Problem requirements
Answer these questions from the forum thread about summer.
(a) What does the opening post say the poster is getting soon?
(b) Where is soccerking813 going on Sunday, and for how long?
(c) According to McWizzle94, what did the school district decide?

*** Text provided Section Begins ***

# Is it me, or is this summer worse than the others?



## Deleted member 2864 (Jun 11, 2009)

At least for me. My mom now is working as a nurse again since my younger brother can stay with us now and my dad works a lot too. Now, all I've done this summer is eat, sleep, cube, computer, tv, and I've gone to friends' houses every once in a while.

But I haven't done anything interesting. More than half of my day is indoors now that I have nobody to drive me anywhere! No mall, no pool, no outside... except for sports, but we haven't explored or anything. The only thing panned for us is to go to Hilton Head Island for a while...

This makes me really pissed.

Come on! Where's the fun! I've been stuck in this house for the past 2 days while my mom and dad are at work and my great aunt can't drive and is too busy taking care of my baby brother and cooking while my sister spends her whole time in the study room playing runescape, and even she's bored! I've had to cancel fun things I could be doing!

And that's my rant.


How are your summers going? (if you have summer break, that is)

On the up side (one of the few so far), I'm getting a new megaminx soon.

EDIT: got it today... stumped on ll corners...


----------



## soccerking813 (Jun 11, 2009)

Well, my summer is going to be quite good actually. Maybe my best ever. It starts tomorrow, and we are going to France on Sunday for two weeks, then the the US for 1 and a half months. See a red sox game probably, visit family and friends, pick up my v-cube collection (most exciting part)*, and stuff.

But lots of people on facebook say that summer is a drag.

*That was sarcasm, in case you missed it.


----------



## calekewbs (Jun 11, 2009)

yeah, mine's pretty good too. I've hung out with friends a lot more than i used to (probbably because i have more than i used to), I have time to cube and read and everythings going pretty good. That sucks though that yours isn't going too good. my suggestion, just hang with any friends you can. lol.


----------



## Deleted member 2864 (Jun 11, 2009)

soccerking813 said:


> Well, my summer is going to be quite good actually. Maybe my best ever. It starts tomorrow, and we are going to France on Sunday for two weeks, then the the US for 1 and a half months. See a red sox game probably, visit family and friends, pick up my v-cube collection (most exciting part)*, and stuff.
> 
> But lots of people on facebook say that summer is a drag.
> 
> *That was sarcasm, in case you missed it.



Lucky... I don't think we've eaten out once this summer.


----------



## McWizzle94 (Jun 11, 2009)

I think I agree, this summer really sucks! First, my school district is being weird. They decided to split up all of the graduating 8th graders into different high schools. That means that half of my friends are going to a different high school than I am!

Also, I think this summer sucks because the weather is screwed up right now....like, its June but I feel cold when I walk outside.......


----------



## soccerking813 (Jun 11, 2009)

aznmortalx said:


> soccerking813 said:
> 
> 
> > Well, my summer is going to be quite good actually. Maybe my best ever. It starts tomorrow, and we are going to France on Sunday for two weeks, then the the US for 1 and a half months. See a red sox game probably, visit family and friends, pick up my v-cube collection (most exciting part)*, and stuff.

*** Text provided Section Ends ***
*** Data shown Section Begins ***

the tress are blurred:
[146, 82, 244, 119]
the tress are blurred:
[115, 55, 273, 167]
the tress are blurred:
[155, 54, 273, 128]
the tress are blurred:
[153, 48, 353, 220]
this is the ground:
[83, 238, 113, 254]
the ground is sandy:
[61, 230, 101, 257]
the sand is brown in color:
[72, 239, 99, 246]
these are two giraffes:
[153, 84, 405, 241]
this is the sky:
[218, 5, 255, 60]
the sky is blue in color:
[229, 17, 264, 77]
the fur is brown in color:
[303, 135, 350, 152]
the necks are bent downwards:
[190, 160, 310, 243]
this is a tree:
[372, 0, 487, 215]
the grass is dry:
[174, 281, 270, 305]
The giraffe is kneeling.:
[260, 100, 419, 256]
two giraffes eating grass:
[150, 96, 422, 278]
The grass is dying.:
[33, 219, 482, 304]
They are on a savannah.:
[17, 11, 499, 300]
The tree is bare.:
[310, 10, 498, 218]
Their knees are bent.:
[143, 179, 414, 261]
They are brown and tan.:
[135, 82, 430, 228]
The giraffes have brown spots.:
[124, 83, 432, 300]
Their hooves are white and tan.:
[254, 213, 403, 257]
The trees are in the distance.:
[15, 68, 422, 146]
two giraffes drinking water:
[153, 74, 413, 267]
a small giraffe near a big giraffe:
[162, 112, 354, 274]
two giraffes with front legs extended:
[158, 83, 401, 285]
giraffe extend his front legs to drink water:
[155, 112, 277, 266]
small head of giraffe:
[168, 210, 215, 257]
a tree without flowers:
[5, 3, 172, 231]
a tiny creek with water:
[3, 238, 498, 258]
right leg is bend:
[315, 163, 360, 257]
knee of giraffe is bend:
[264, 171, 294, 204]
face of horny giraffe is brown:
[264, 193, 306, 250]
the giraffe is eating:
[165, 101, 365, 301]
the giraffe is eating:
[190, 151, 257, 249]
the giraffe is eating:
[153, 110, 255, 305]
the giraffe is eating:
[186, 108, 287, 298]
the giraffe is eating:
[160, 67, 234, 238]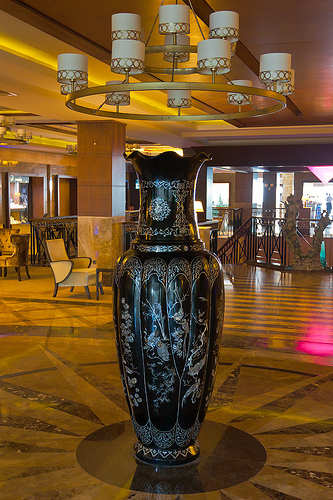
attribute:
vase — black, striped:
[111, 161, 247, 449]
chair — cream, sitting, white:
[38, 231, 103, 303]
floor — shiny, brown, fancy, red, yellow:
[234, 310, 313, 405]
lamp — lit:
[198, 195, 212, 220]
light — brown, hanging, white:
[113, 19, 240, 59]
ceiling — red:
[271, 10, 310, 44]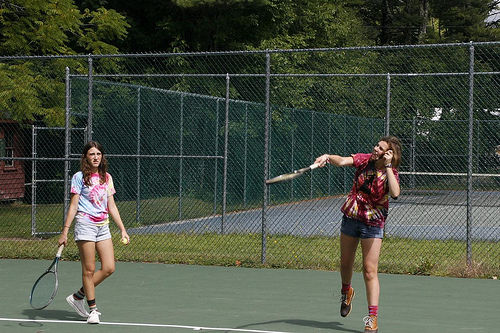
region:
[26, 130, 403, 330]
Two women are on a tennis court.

*** Data shown Section Ends ***

Completed task
(a) A new megaminx.
(b) To France, for two weeks.
(c) To split the graduating 8th graders up among different high schools.